Rows from a dataset
━━━━━━

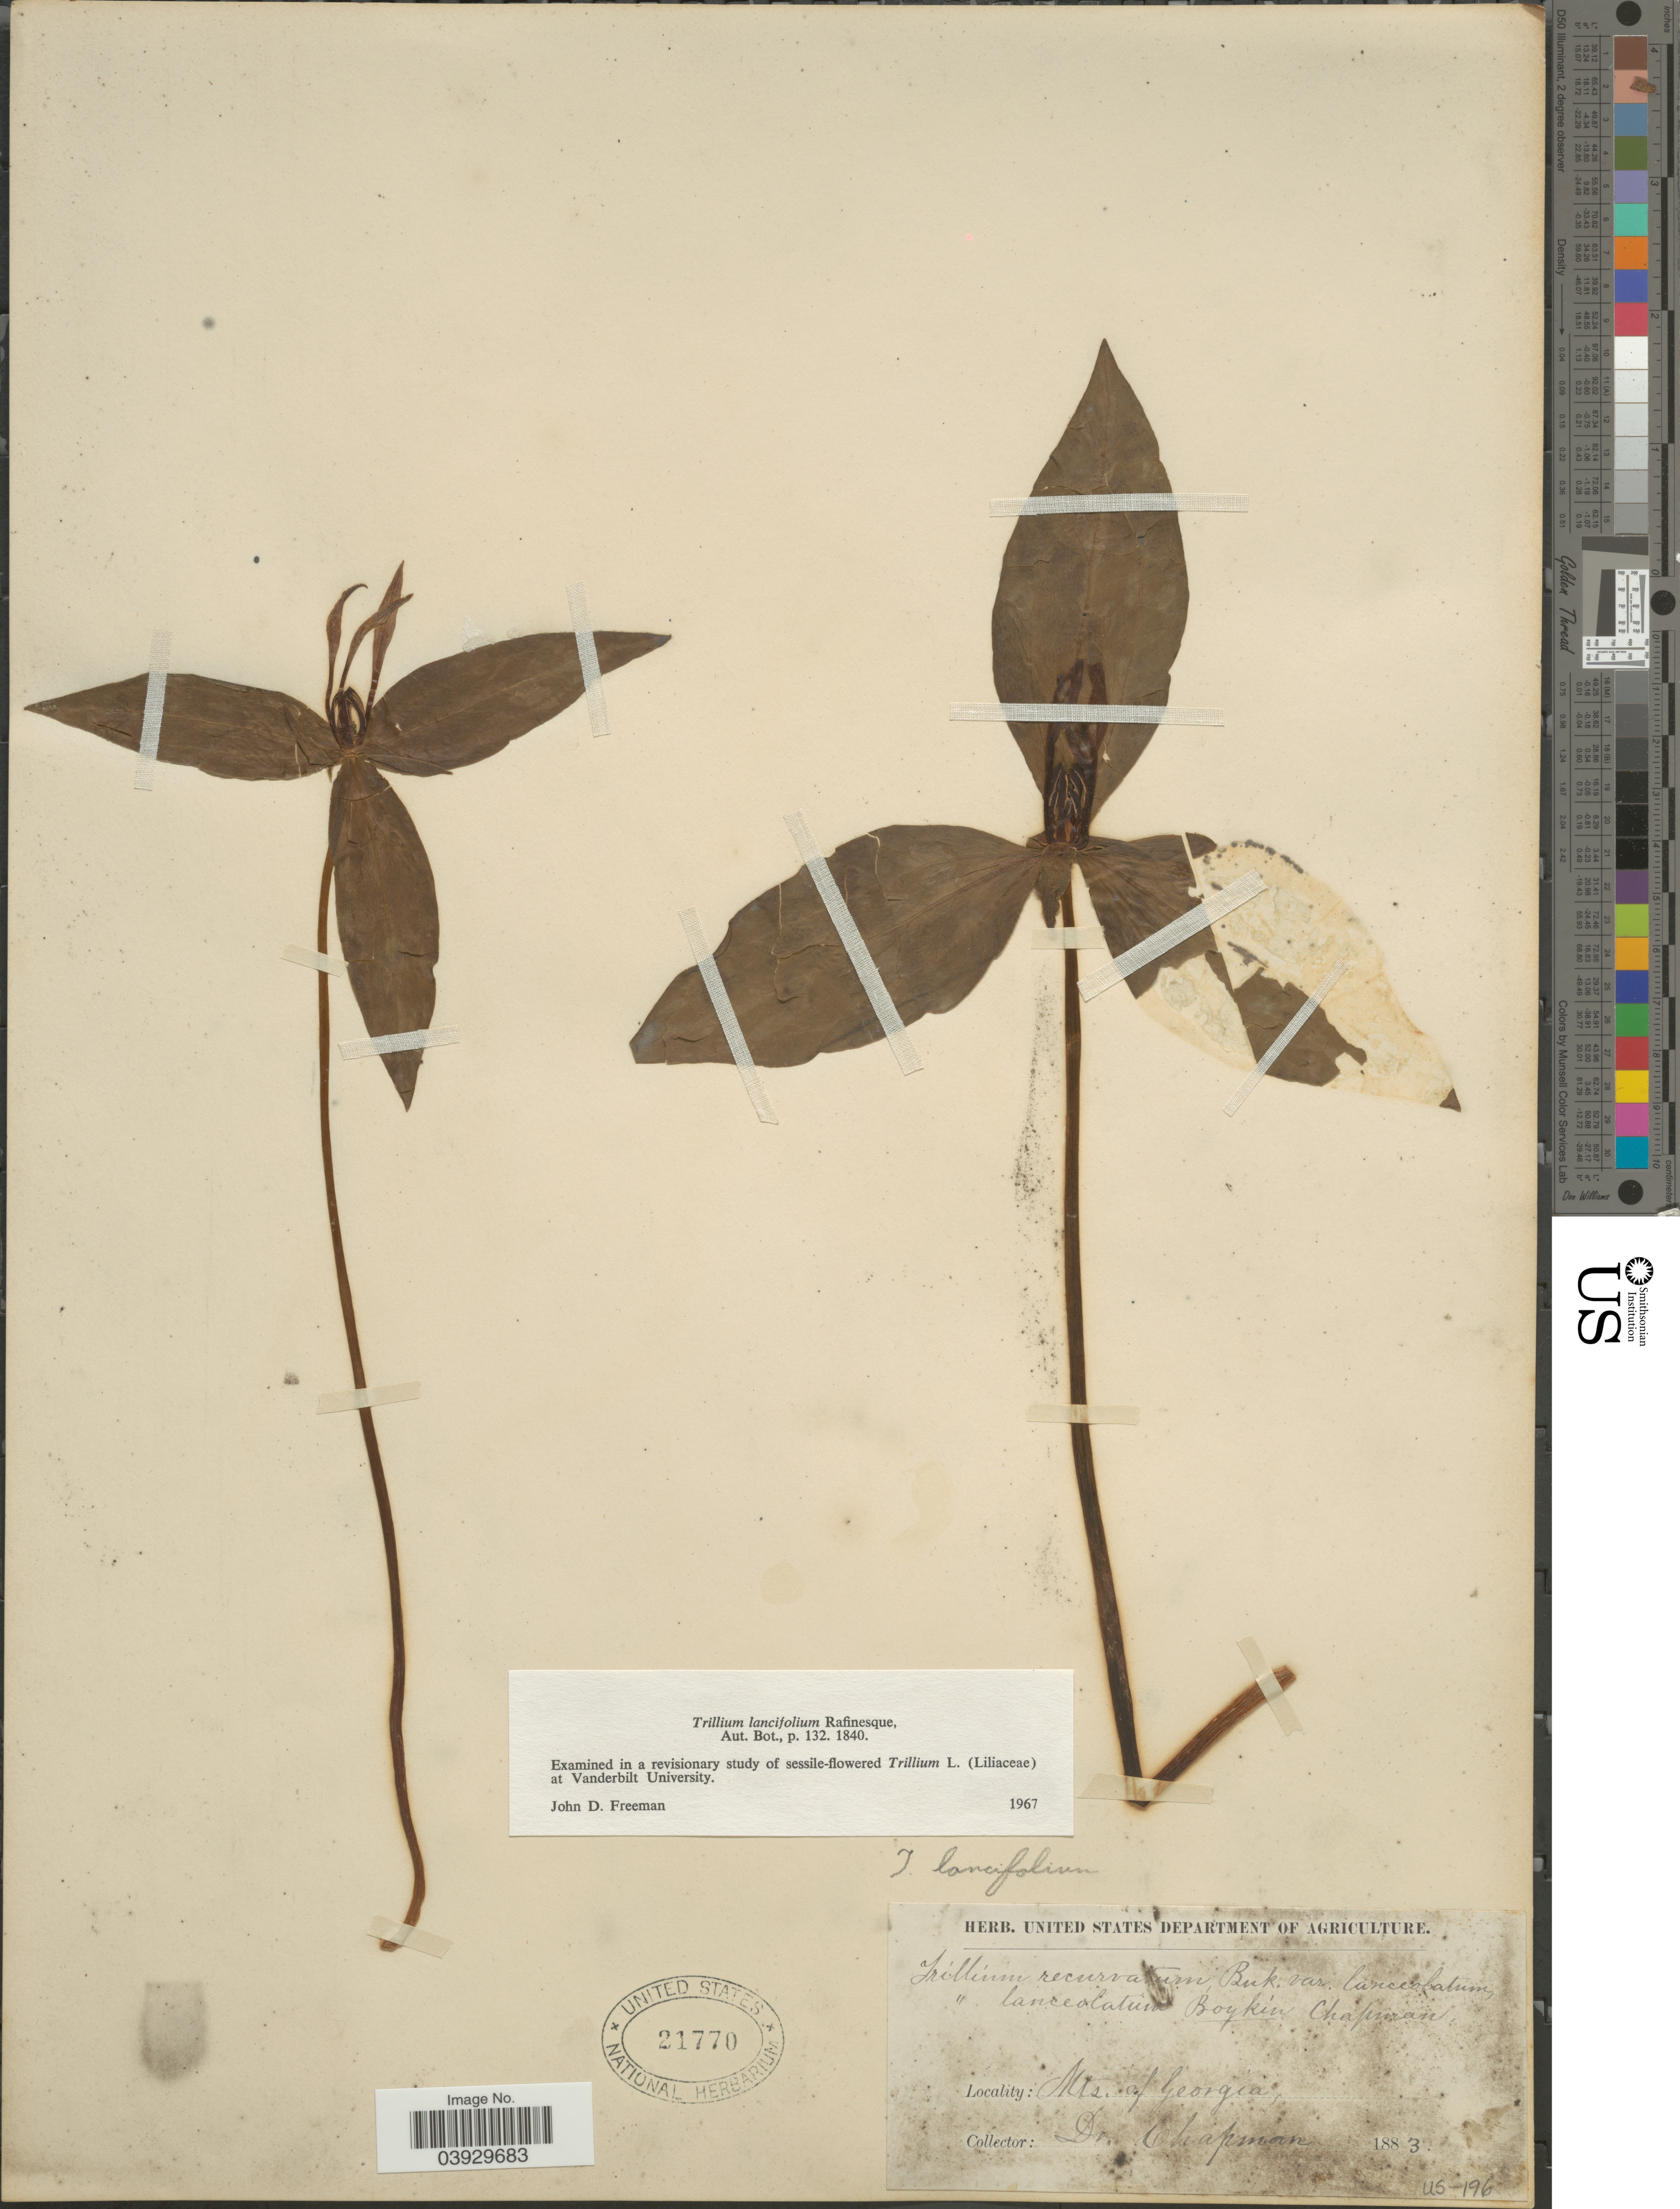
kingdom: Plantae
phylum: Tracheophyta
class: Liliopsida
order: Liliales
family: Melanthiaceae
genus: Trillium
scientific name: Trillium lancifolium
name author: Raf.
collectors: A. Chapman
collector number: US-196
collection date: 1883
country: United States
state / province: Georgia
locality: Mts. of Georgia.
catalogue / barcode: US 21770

━━━━━━

> [WHAT IS REQUIRED]: Update the records above by changing "collection date" to "date collected" and leaving everything else unchanged. Omit the pictures from your answer.

> [RESULT OF THIS EXERCISE]:
kingdom: Plantae
phylum: Tracheophyta
class: Liliopsida
order: Liliales
family: Melanthiaceae
genus: Trillium
scientific name: Trillium lancifolium
name author: Raf.
collectors: A. Chapman
collector number: US-196
date collected: 1883
country: United States
state / province: Georgia
locality: Mts. of Georgia.
catalogue / barcode: US 21770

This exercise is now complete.